I sent them my Citizen 8550. Apparently Bulova used the movement too. The guy I spoke to earlier said he used to work for Bulova. Signs are good but won't know for sure till it comes back.


----------



## Alpha550t (Mar 31, 2020)

Thanks for the replies, I'll get in touch with them and see if I can get a price.


----------



## spinynorman (Apr 2, 2014)

Just to round off my experience, I just got a written estimate (in the post) from Croydon Service Centre. Overhauling and replacing the circuit on my Crystron comes to well over £200, which may be reasonable for the work involved with scarce parts, but is astronomically more than the watch is worth. What they didn't say when they suggested I send in the watch for appraisal is there's a charge of £30 to return it without doing the work. So, let's just say I won't be going back.


----------



## scottswatches (Sep 22, 2009)

I just got my Accutron back fully serviced and running sweetly from them. I was aware of the £30 fee if I didn't go ahead in advance, but decided to have the work done so it didn't apply. I have already recommended a fried to get their Spaceview quoted for.


----------



## chas g (Nov 20, 2016)

spinynorman said:


> Just to round off my experience, I just got a written estimate (in the post) from Croydon Service Centre. Overhauling and replacing the circuit on my Crystron comes to well over £200, which may be reasonable for the work involved with scarce parts, but is astronomically more than the watch is worth. What they didn't say when they suggested I send in the watch for appraisal is there's a charge of £30 to return it without doing the work. So, let's just say I won't be going back.


 £30 to get someone to evaluate the problem and provide a quote for repair doesn't sound unreasonable to me. I think Omega charged £40 to investigate and report but that did include the cost of sending the watch back to me


----------



## spinynorman (Apr 2, 2014)

chas g said:


> £30 to get someone to evaluate the problem and provide a quote for repair doesn't sound unreasonable to me. I think Omega charged £40 to investigate and report but that did include the cost of sending the watch back to me


 Yes, I agree, but if I'd known in advance I might not have sent it in. Also, this isn't an Omega. Or even an Accutron. Maybe it's my imagination, but the cost of watch repairs seems to have gone up massively post lockdown.


----------



## rhaythorne (Jan 12, 2004)

I used Croydon Service Centre in April 2019 to fix my ailing Accutron Astronaut.

They told me about the £30 inspection charge before I sent the watch to them but I did make an email enquiry first. Final cost to fix it was £250 +£11 P&P/Insurance + VAT = £313.20.

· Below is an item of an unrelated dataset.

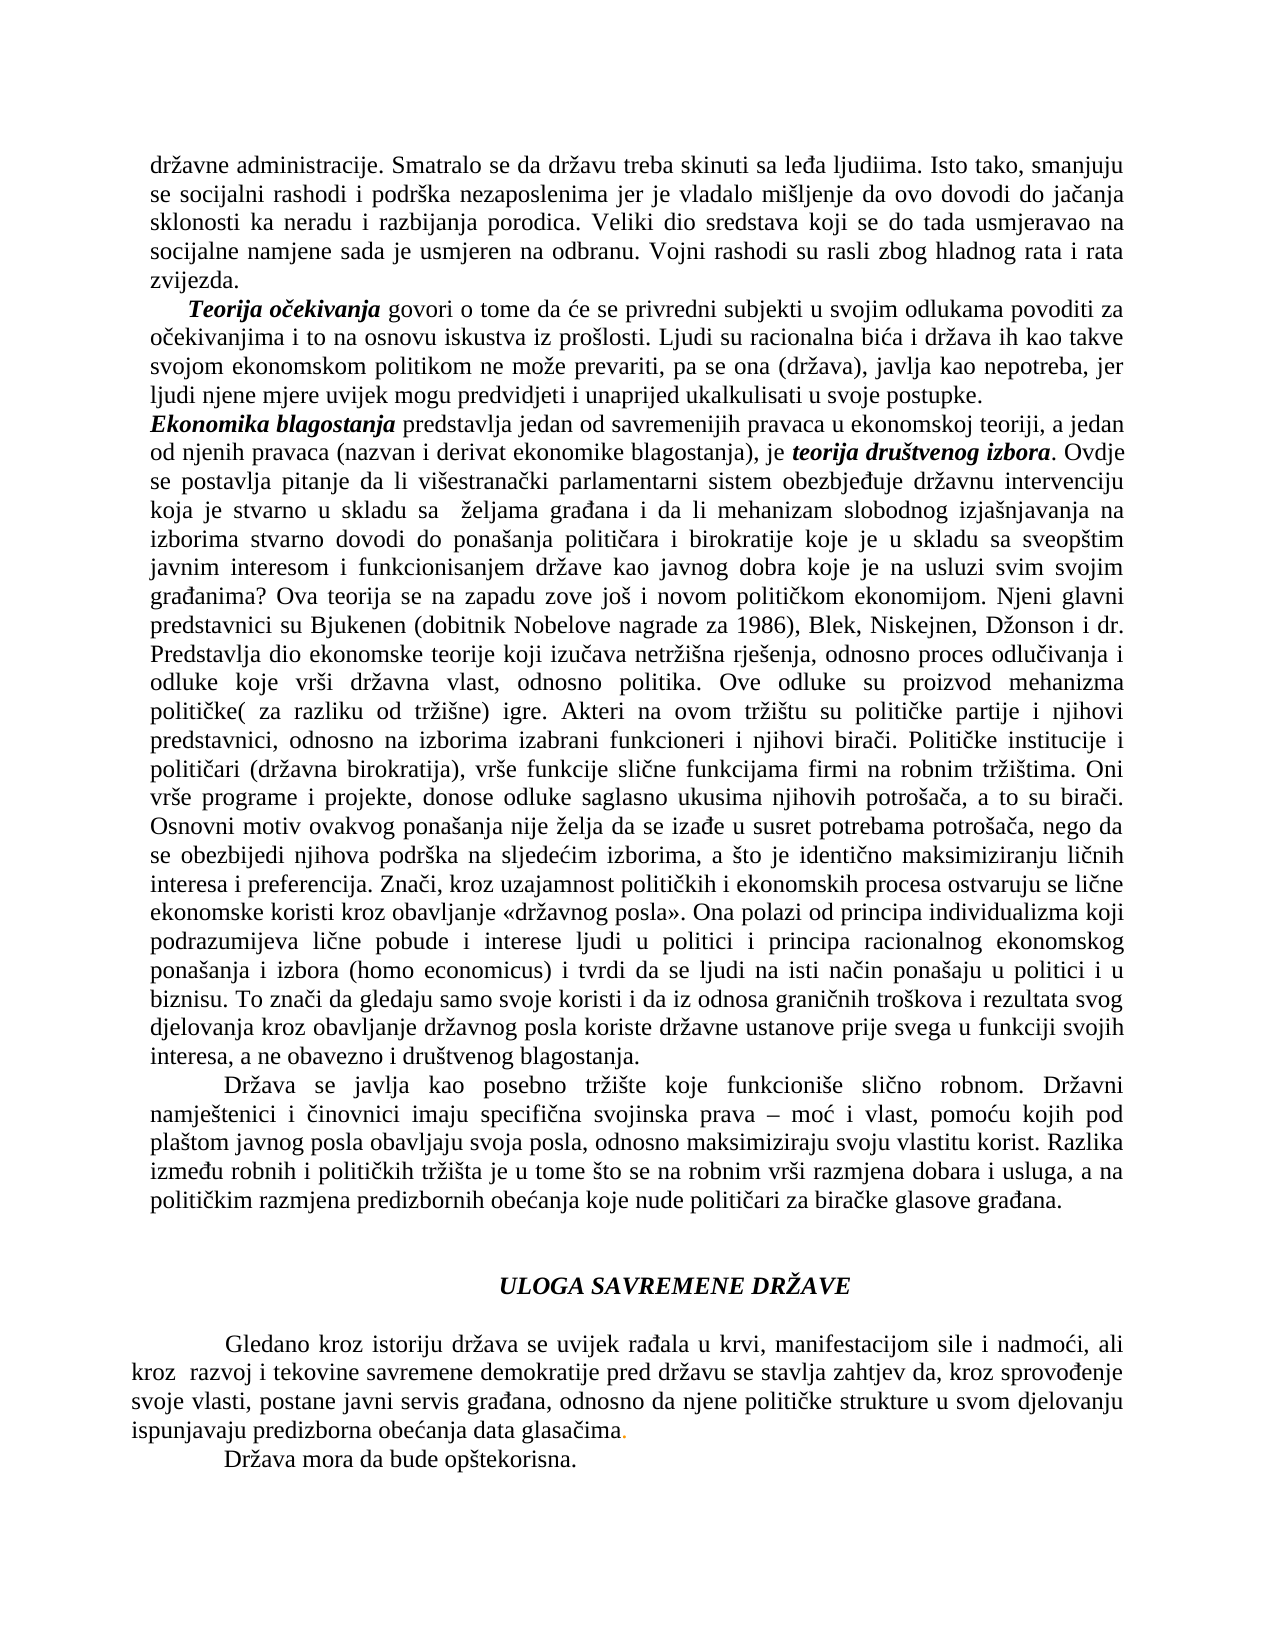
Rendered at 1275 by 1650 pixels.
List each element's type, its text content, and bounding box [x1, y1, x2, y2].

Not bad I thought given that I don't know anyone else in the country that currently works on the Bulova 214 movement.


----------



## JoT (Aug 12, 2003)

spinynorman said:


> Maybe it's my imagination, but the cost of watch repairs seems to have gone up massively post lockdown.


 I also think it is a shortage of experienced repairers, my two regular go-to repairers have recently retired. It is getting harder to find people prepared to work on old watches, many also lack the the large parts inventories a lot of the old-timers had accumulated


----------



## spinynorman (Apr 2, 2014)

rhaythorne said:


> I used Croydon Service Centre in April 2019 to fix my ailing Accutron Astronaut.
> 
> They told me about the £30 inspection charge before I sent the watch to them but I did make an email enquiry first. Final cost to fix it was £250 +£11 P&P/Insurance + VAT = £313.20.
> 
> Not bad I thought given that I don't know anyone else in the country that currently works on the Bulova 214 movement.


 To be fair, I've already been told by a reputable watchmaker that he couldn't get the parts for a Citizen 8550. Between all the replies today, I think you guys are talking me round. :thumbsup:


----------